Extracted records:
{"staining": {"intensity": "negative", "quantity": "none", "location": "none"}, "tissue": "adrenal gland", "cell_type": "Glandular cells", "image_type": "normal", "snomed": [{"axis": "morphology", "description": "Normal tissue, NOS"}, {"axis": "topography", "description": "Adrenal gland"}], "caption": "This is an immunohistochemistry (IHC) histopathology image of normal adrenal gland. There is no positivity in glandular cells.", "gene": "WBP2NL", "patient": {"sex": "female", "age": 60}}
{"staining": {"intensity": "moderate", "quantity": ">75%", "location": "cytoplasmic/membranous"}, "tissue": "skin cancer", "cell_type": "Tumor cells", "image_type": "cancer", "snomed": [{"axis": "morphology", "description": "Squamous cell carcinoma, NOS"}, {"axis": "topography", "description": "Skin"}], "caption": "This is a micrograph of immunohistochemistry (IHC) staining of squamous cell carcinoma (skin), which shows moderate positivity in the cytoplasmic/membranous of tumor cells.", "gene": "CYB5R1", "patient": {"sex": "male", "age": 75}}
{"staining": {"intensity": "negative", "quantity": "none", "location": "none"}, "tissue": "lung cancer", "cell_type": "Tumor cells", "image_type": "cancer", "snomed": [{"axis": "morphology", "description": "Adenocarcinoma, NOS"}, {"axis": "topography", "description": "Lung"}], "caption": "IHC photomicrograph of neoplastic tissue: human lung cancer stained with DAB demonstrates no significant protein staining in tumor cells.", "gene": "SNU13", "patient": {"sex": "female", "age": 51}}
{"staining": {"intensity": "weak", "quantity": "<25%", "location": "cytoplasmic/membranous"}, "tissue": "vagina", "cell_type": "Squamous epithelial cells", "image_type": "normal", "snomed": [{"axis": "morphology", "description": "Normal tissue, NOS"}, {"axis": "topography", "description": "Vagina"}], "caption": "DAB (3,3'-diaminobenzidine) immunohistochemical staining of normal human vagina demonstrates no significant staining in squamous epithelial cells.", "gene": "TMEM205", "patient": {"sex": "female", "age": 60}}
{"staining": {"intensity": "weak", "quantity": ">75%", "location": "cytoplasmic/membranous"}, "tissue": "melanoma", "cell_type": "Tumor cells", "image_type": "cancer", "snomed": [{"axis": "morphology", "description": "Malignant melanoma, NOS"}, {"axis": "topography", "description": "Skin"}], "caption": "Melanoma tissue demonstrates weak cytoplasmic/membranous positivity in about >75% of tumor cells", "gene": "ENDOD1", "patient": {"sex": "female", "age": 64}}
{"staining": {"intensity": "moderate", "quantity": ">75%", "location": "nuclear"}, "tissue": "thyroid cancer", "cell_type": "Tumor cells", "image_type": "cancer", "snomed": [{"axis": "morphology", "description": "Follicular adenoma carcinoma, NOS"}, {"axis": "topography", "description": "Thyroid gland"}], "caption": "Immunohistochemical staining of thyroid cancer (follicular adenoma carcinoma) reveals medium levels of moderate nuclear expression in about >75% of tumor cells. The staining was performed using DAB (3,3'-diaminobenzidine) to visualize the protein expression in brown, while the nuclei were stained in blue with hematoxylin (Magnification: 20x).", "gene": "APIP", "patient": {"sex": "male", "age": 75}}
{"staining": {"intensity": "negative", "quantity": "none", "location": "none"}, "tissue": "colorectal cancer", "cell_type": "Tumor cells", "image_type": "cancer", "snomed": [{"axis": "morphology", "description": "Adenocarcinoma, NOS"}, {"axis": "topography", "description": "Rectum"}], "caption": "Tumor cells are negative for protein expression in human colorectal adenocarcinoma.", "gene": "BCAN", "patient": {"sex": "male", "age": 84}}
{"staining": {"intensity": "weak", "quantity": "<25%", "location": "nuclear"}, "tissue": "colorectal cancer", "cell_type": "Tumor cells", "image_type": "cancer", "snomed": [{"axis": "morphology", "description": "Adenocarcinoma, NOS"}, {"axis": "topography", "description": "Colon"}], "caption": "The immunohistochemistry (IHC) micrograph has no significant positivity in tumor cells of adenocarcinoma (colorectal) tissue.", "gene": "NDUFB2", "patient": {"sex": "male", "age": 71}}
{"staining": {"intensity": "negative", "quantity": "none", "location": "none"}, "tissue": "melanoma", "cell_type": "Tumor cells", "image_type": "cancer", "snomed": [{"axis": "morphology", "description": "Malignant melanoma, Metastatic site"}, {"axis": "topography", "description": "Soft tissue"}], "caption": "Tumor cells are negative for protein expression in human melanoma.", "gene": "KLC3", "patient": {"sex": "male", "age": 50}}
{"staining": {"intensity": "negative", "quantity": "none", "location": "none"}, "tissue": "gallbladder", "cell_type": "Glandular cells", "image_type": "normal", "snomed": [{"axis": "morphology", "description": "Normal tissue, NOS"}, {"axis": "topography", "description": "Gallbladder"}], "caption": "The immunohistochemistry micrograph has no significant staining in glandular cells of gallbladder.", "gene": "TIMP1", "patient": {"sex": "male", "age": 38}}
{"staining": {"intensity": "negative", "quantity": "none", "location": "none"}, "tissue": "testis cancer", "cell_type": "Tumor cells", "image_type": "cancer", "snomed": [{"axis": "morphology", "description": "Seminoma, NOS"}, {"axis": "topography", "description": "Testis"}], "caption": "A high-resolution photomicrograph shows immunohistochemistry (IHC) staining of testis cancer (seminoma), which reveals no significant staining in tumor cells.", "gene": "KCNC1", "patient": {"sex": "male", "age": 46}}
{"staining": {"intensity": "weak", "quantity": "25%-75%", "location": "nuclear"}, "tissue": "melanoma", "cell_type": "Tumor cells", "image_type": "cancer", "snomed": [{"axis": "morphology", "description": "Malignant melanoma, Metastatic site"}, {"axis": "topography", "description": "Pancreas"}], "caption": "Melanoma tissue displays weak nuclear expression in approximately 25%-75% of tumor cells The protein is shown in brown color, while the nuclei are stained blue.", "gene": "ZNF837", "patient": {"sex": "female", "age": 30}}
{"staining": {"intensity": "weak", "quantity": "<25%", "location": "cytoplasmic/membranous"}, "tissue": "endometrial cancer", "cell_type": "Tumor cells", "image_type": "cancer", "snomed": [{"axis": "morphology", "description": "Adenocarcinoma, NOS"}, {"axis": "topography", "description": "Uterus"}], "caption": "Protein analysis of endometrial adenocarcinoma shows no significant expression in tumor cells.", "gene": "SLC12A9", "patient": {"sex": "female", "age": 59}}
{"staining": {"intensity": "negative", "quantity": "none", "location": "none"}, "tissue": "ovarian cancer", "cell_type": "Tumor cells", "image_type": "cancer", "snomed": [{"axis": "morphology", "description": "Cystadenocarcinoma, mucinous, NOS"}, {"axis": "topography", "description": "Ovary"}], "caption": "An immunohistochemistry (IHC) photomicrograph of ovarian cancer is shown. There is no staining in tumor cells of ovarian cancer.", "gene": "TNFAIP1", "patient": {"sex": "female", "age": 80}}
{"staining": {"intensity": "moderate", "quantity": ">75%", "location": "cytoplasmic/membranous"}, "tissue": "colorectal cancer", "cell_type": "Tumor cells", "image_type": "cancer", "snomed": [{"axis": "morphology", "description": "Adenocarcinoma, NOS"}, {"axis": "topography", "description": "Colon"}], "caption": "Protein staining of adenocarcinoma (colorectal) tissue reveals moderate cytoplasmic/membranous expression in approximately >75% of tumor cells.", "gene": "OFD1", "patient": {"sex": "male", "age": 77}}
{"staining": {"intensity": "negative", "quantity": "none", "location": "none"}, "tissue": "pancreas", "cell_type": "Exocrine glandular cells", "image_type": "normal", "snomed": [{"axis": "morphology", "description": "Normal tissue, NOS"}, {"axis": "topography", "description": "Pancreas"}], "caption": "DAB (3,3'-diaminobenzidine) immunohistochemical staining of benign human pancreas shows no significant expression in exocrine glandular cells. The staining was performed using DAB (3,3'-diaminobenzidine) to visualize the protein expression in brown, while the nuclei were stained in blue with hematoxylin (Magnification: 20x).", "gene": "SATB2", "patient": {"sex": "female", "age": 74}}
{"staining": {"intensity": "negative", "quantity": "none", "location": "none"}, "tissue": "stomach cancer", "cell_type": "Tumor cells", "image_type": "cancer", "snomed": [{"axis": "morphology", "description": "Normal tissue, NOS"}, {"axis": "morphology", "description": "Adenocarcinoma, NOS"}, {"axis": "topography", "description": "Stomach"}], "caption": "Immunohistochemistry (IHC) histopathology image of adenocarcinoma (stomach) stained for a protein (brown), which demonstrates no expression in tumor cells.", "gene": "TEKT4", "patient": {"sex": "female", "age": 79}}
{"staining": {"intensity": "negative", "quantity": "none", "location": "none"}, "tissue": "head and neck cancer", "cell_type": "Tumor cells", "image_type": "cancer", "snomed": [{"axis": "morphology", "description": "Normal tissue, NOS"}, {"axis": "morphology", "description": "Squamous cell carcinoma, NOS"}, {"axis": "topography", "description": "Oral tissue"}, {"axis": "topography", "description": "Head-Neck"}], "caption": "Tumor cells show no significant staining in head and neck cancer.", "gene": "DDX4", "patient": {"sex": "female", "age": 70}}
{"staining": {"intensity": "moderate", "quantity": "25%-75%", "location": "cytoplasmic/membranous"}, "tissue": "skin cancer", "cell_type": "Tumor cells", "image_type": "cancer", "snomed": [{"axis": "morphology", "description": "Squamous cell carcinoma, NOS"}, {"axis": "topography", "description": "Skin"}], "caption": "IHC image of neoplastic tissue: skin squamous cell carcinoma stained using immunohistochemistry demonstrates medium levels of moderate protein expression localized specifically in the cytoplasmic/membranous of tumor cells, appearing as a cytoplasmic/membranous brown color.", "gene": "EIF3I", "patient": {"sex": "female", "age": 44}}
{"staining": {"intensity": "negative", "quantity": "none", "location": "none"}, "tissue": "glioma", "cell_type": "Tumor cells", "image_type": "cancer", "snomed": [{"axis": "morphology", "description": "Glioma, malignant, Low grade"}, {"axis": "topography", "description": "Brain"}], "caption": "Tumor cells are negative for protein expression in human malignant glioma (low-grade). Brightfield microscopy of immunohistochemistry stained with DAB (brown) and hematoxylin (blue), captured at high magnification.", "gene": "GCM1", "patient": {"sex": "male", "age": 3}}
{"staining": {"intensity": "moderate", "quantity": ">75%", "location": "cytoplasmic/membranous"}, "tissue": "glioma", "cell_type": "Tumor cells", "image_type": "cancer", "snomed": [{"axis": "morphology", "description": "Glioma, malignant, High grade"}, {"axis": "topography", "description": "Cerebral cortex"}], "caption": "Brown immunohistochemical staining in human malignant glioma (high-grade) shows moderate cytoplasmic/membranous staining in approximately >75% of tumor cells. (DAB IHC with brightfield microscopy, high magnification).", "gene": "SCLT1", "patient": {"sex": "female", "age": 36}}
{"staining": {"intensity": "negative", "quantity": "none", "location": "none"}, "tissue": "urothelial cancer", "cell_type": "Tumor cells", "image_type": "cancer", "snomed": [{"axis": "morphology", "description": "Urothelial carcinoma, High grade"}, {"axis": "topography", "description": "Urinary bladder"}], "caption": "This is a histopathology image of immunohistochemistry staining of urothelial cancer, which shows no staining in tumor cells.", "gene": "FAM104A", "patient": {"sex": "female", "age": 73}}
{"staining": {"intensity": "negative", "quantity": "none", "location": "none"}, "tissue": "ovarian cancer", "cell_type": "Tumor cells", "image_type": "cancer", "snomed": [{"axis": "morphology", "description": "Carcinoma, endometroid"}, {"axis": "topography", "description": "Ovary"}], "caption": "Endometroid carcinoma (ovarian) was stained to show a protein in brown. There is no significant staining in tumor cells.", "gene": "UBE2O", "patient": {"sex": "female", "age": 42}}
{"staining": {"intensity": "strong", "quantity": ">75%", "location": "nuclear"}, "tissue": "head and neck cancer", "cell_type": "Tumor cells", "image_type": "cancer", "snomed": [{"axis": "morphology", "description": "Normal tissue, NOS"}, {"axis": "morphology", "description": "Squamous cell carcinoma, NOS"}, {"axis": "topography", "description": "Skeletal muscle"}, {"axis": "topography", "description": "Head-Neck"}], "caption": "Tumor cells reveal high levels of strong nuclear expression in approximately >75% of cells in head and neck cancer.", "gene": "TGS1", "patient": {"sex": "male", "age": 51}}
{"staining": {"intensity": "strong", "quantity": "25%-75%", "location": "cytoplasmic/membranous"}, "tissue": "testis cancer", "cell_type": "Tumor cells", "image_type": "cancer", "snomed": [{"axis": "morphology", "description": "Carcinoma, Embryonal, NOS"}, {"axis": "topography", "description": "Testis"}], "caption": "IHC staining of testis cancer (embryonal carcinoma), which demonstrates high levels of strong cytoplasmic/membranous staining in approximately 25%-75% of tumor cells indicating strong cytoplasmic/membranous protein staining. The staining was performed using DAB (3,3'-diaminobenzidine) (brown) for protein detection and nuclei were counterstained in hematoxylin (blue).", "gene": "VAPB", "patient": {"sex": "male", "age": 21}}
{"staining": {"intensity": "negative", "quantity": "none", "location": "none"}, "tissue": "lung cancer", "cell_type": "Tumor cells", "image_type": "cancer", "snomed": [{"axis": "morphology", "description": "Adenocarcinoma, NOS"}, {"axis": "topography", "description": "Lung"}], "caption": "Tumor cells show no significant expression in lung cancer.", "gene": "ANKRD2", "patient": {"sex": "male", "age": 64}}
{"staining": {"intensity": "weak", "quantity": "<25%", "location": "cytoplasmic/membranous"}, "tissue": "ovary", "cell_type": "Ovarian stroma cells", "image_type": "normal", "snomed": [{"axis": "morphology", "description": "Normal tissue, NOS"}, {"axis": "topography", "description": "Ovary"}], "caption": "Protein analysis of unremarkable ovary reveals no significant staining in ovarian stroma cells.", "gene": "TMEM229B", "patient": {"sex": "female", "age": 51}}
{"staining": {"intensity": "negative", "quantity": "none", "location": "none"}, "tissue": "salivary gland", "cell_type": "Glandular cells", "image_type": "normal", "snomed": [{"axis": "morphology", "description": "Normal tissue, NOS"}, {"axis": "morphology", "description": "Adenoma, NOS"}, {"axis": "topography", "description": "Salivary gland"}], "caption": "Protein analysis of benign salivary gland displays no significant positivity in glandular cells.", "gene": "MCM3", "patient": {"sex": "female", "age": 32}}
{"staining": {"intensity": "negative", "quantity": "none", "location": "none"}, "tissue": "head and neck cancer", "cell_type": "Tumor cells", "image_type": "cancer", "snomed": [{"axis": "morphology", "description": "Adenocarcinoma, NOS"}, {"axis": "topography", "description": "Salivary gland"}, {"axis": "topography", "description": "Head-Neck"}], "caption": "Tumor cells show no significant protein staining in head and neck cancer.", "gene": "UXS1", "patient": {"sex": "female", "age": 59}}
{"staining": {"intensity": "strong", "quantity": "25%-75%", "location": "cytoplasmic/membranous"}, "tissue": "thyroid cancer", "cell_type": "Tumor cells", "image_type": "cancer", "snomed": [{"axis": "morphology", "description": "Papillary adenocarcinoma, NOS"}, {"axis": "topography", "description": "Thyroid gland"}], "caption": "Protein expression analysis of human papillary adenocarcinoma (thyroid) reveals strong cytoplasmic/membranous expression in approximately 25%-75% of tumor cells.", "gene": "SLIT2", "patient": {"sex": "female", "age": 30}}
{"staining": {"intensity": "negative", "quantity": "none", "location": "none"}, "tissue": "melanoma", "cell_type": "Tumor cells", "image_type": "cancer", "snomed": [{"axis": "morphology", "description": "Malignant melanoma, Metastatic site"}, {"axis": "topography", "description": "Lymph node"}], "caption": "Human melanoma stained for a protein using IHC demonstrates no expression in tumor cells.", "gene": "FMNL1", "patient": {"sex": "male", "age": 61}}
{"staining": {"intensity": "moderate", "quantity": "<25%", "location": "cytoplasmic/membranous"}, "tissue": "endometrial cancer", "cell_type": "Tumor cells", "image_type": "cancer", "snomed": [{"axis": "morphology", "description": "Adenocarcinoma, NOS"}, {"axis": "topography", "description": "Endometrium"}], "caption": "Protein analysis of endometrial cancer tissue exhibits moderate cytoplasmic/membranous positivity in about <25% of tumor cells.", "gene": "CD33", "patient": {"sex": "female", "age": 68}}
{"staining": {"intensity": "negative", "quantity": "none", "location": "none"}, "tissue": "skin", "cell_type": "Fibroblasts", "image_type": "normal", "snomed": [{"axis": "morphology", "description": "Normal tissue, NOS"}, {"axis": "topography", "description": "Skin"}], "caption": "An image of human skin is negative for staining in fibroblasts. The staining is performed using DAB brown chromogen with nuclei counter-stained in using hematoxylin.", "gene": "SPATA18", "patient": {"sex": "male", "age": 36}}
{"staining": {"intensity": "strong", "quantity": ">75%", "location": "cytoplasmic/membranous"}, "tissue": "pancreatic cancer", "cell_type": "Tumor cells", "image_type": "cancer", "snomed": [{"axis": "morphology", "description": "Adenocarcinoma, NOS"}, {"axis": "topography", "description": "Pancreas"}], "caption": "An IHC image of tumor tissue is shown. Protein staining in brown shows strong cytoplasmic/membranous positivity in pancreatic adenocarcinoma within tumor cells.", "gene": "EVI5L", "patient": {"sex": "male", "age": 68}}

• Task to carry out
Write only the number of lines above that contain "thyroid".

• Written solution
2